Sermon Prep, Pentecost X

Colossians 3:1-11

Luke 12:13-21

A parishioner remarked “this is the time to discuss planned giving.”

I may, to shake it up a bit, begin with discussing why I love money.  I’ll declare I’m pretty rich – which I am, compared to most people in the world.  Just not compared to my neighbors.  And then my retirement plan.

There’s a bit more than simply “greed is bad” going on here.  Is it “greed is bad” and “you might die tomorrow”?  I remember tha bumper sticker:  whoever dies with the most toys wins.

Do I get political?  Billionaires who have died this year have been able to create little monarchies because they’ve been able to avoid paying taxes.

Richard Layard notes the limites of happiness.  Building a bigger barn won’t do it.

Catherine Caimano preaches a very good sermon, but I might try to make the challenges more severe.    there’s no way to get around the apocalyptic depth of the message.

Are we being encouraged to look busy?  To prepare for death?  Or Is Jesus implying, “don’t save up to party in the future!  Party now!”  Has the world so fallen apart, that our hands are the emergency rescue team for the earth?  And can we do it?   Should we?  Must we?
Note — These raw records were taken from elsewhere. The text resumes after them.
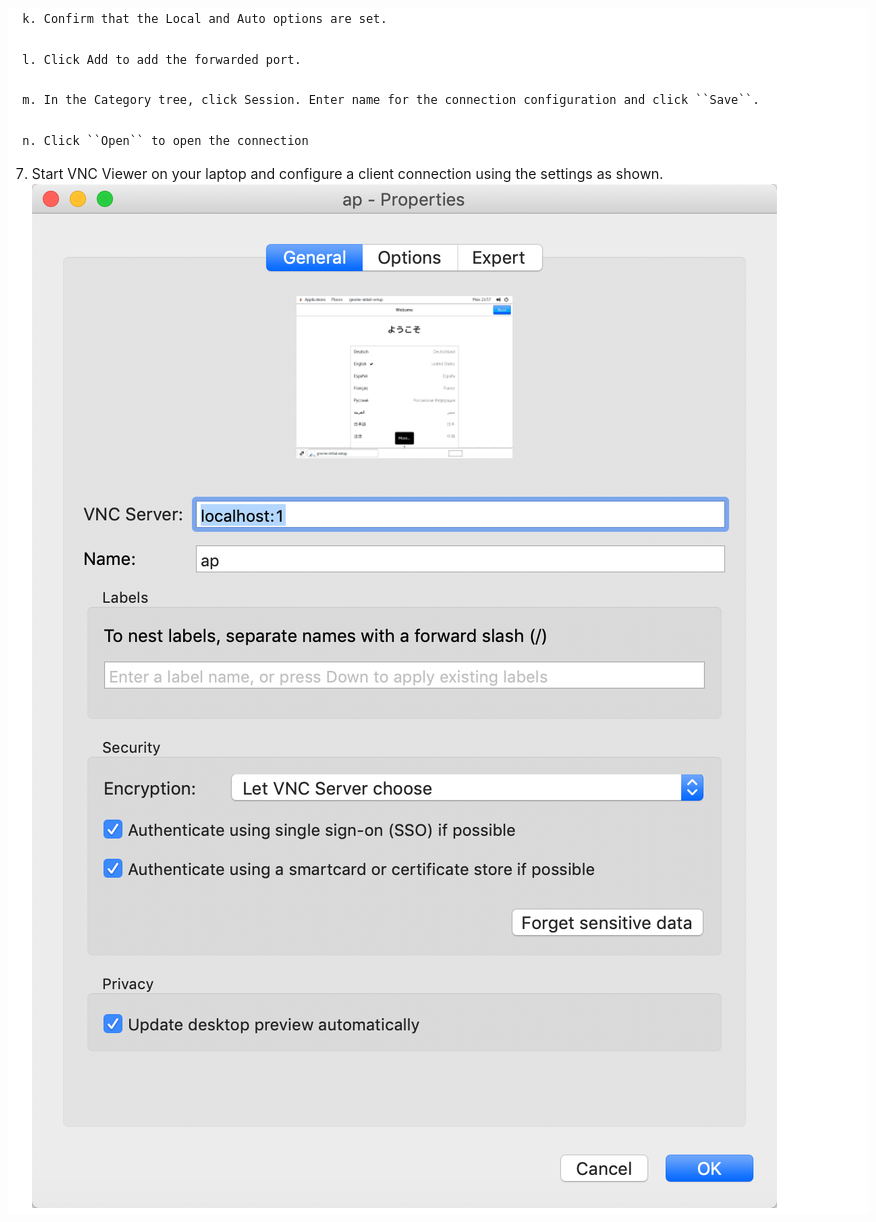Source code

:       k. Confirm that the Local and Auto options are set.

      l. Click Add to add the forwarded port.

      m. In the Category tree, click Session. Enter name for the connection configuration and click ``Save``.

      n. Click ``Open`` to open the connection


7. Start VNC Viewer on your laptop and configure a client connection using the settings as shown.
    ![](./images/VNCViewer.png " ")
It is not an anti-abundance message, I suspect.  It is a challenge to acquisitiveness for its own sake.   Such tendencies are built on the foundation of our anxieties as we compare ourselves to others.   Why must we compare our lives so when the only judge we need to know is Jesus Christ?

Church Building RIP.

Today the AP came out with the following report.

About halfway through Sunday service at Friendship Missionary Baptist Church, as worshipers passed around the collection plate, a chorus of screams pierced the air.

Chunks of the ceiling in the 52-year-old church near Hickory came crashing down on the crowd of 200 or so, striking about 14, who were later treated and released from nearby hospitals. A jagged piece of the ceiling, roughly 10 feet by 10 feet, dangled from exposed wires over the back pews as deacons struggled to guide panicking worshipers from the building.

“My jaw just dropped,” the Rev. Antonio Logan said. “I thought, ‘This can’t be real.'”

Yes.  Real.

Church buildings are an albatross around the church’s neck, especially for small congregations who have, as the cliche has it, an “edifice complex.”

Such a complex would be OK – but many parishioners are not in the habit of funding it; and newcomers haven’t built up a commitment to the church.  And sometimes it takes years.

To fund staff, maintenance, AND church growth is expensive, which is why church plants are often easier than church turnarounds.